Chou Jingyuan, Flory James, Wang Fei
Department of Healthcare Policy and Research. Weill Cornell Medicine.
AMIA Jt Summits Transl Sci Proc. 2019 May 6;2019:295-304. eCollection 2019.
With the rapid development of computer hardware and software technologies, more and more electronic health data from insurance claims, clinical trials and hospitals are becoming readily available. These data provide a rich resource for developing various healthcare analytics algorithms, among which predictive modeling is of key importance in many real health problems. One important issue for data-driven predictive modeling is high dimensionality, and feature selection is one effective strategy to reduce the number of independent variables and control the confounding factors. However, most of the existing studies just pick one feature selection approach without comprehensive investigations. In this paper, we investigate the issue of drug response heterogeneity for type II diabetes mellitus (T2DM) patients using a large scale clinical trial data. Our goal is to find out the important factors that may lead to the response heterogeneity for three popular T2DM drugs, Metformin, Rosiglitazone and Glimepiride. We implemented 8 different feature selection approaches and compared their performances with various measures including prediction error and the consistency of the identified important factors. Finally, we ensemble all factor lists picked by different algorithms and obtain a final set of factors that contribute to the drug response heterogeneities and verified them through existing literature.

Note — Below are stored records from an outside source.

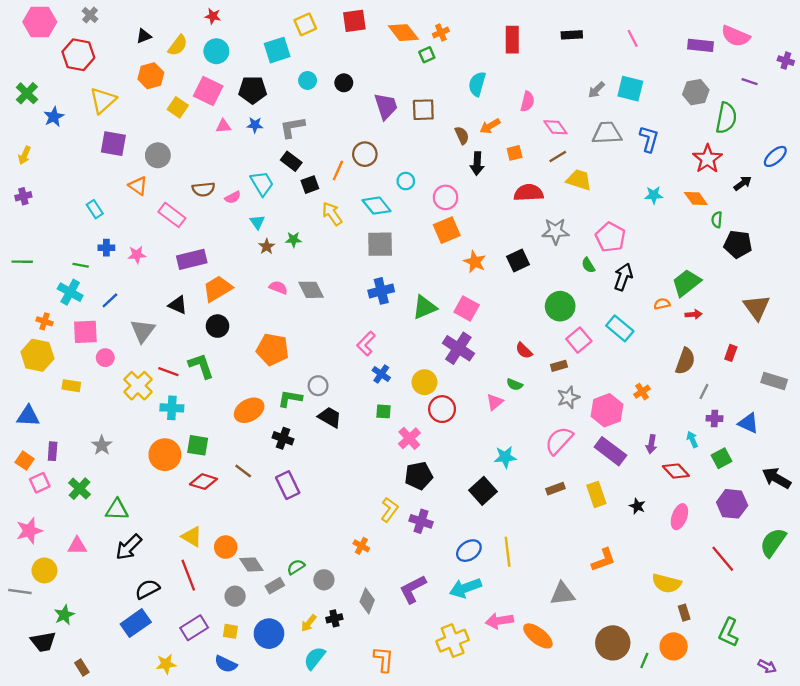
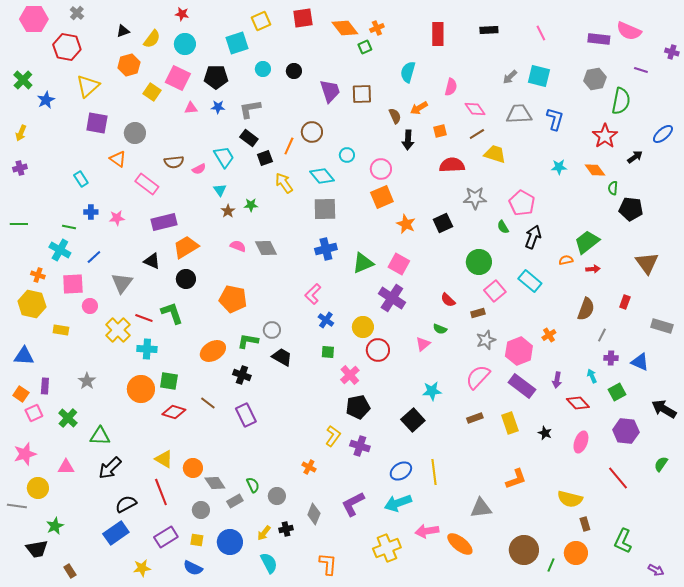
green semicircle: (773, 542) -> (661, 464), size x0.6
green semicircle: (296, 567) -> (253, 485), turned 98
cyan semicircle: (315, 658) -> (269, 563), turned 115

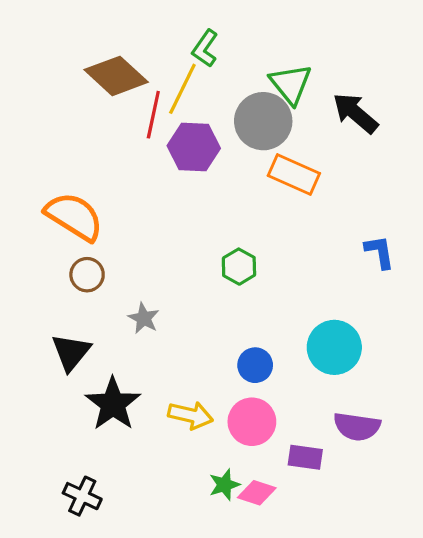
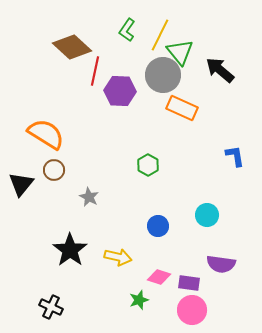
yellow line: (182, 89) -> (160, 35), moved
cyan circle: (334, 347) -> (207, 215), size x0.7
black triangle: (71, 352) -> (21, 184), moved
pink circle: (252, 422) -> (192, 310), moved
pink diamond: (257, 493) -> (159, 277), moved

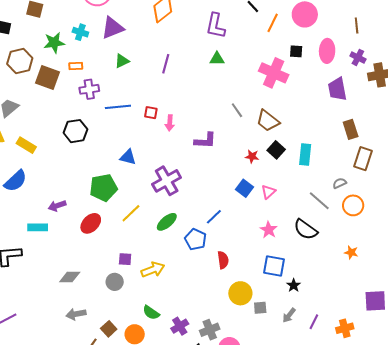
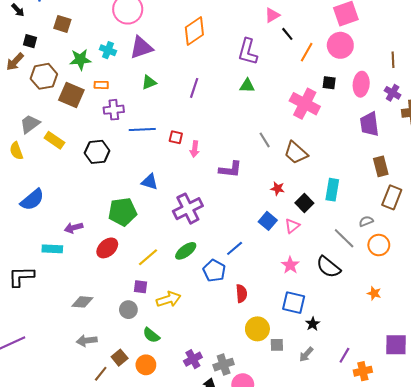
yellow rectangle: (26, 145) -> (54, 140), moved
black square: (276, 150) -> (304, 203), moved
yellow line: (131, 213) -> (148, 257), moved
green semicircle: (151, 313) -> (151, 335), moved
purple line: (314, 322) -> (344, 355), moved

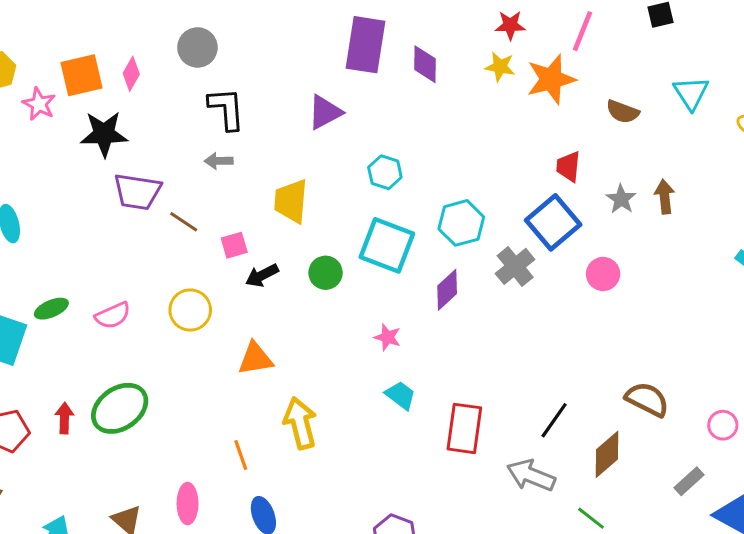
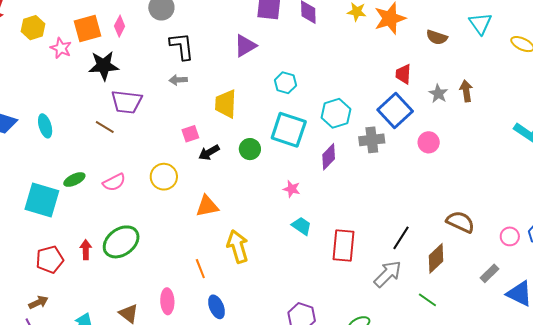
brown line: (184, 222) -> (105, 127), moved
gray cross: (515, 266) -> (372, 140), turned 35
gray arrow: (531, 475) -> (388, 274), turned 116

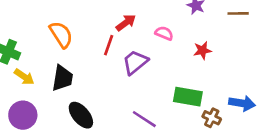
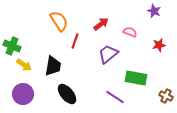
orange semicircle: (61, 35) -> (59, 21), moved
red line: (109, 45) -> (75, 41), moved
green rectangle: (188, 97) -> (136, 78), moved

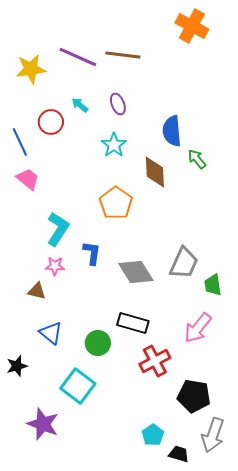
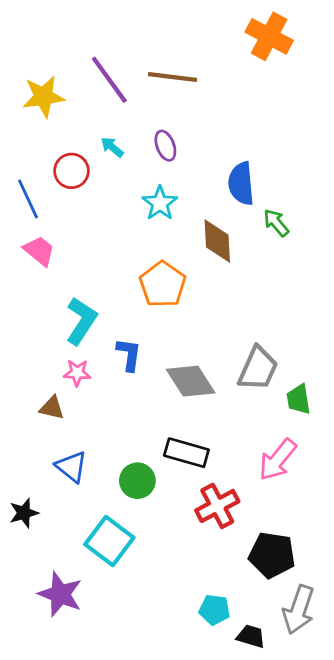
purple line: (78, 57) -> (109, 80), turned 30
cyan pentagon: (153, 435) -> (214, 610), turned -30

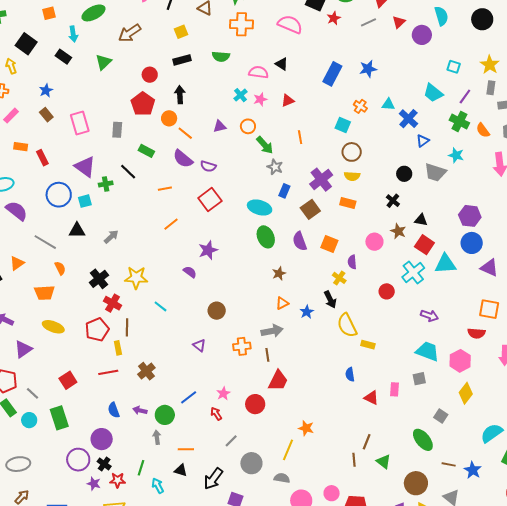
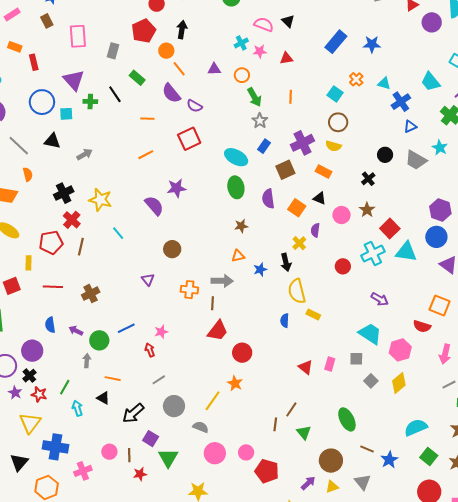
black triangle: (421, 220) -> (320, 198), moved
purple semicircle: (190, 272) -> (154, 206), size x1.5
yellow rectangle: (118, 348) -> (28, 263), moved
blue semicircle: (350, 374) -> (285, 321), moved
red circle: (255, 404) -> (242, 353), moved
gray square: (441, 416) -> (371, 381), moved

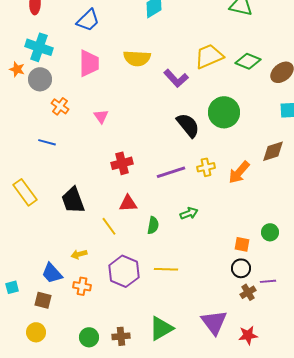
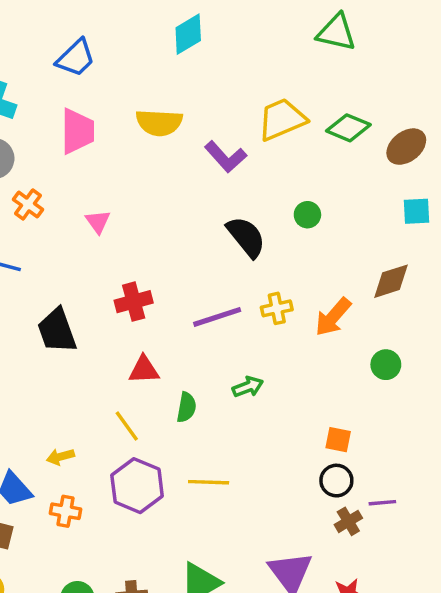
green circle: (224, 112) -> (307, 215), size x0.5
black trapezoid: (73, 200) -> (57, 331), moved
yellow line: (109, 226) -> (127, 426), moved
green circle: (270, 232) -> (386, 365), moved

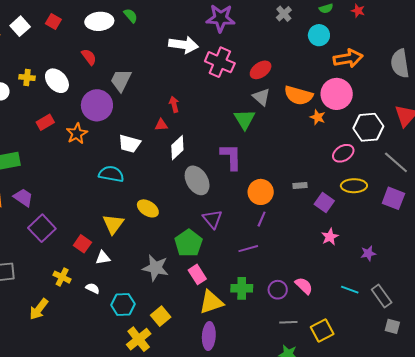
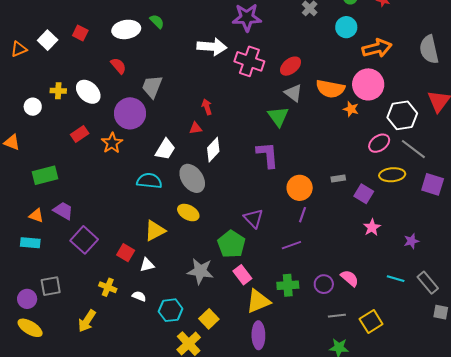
white trapezoid: (129, 144) -> (165, 149), turned -70
gray line: (396, 162) -> (413, 149), moved
gray ellipse: (197, 180) -> (192, 178), moved
yellow triangle: (113, 224) -> (155, 231), turned 30

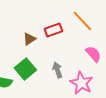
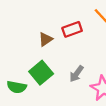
gray arrow: (57, 70) -> (77, 74), turned -126

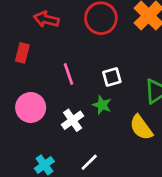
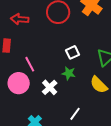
pink line: (69, 74) -> (30, 64), moved
white line: (89, 162) -> (75, 114), moved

随着计算机硬件和软件技术的快速发展,越来越多来自保险理赔、临床试验和医院的电子健康数据变得易于获取。这些数据为开发各种医疗分析算法提供了丰富的资源,其中预测建模在许多实际健康问题中至关重要。数据驱动的预测建模的一个重要问题是高维度,而特征选择是减少自变量数量和控制混杂因素的一种有效策略。然而,大多数现有研究只采用一种特征选择方法,没有进行全面的调查。在本文中,我们使用大规模临床试验数据研究2型糖尿病(T2DM)患者的药物反应异质性问题。我们的目标是找出可能导致三种常用T2DM药物(二甲双胍、罗格列酮和格列美脲)反应异质性的重要因素。我们实施了8种不同的特征选择方法,并通过包括预测误差和所识别重要因素的一致性等各种指标比较了它们的性能。最后,我们整合了不同算法挑选出的所有因素列表,得到了一组导致药物反应异质性的最终因素,并通过现有文献对其进行了验证。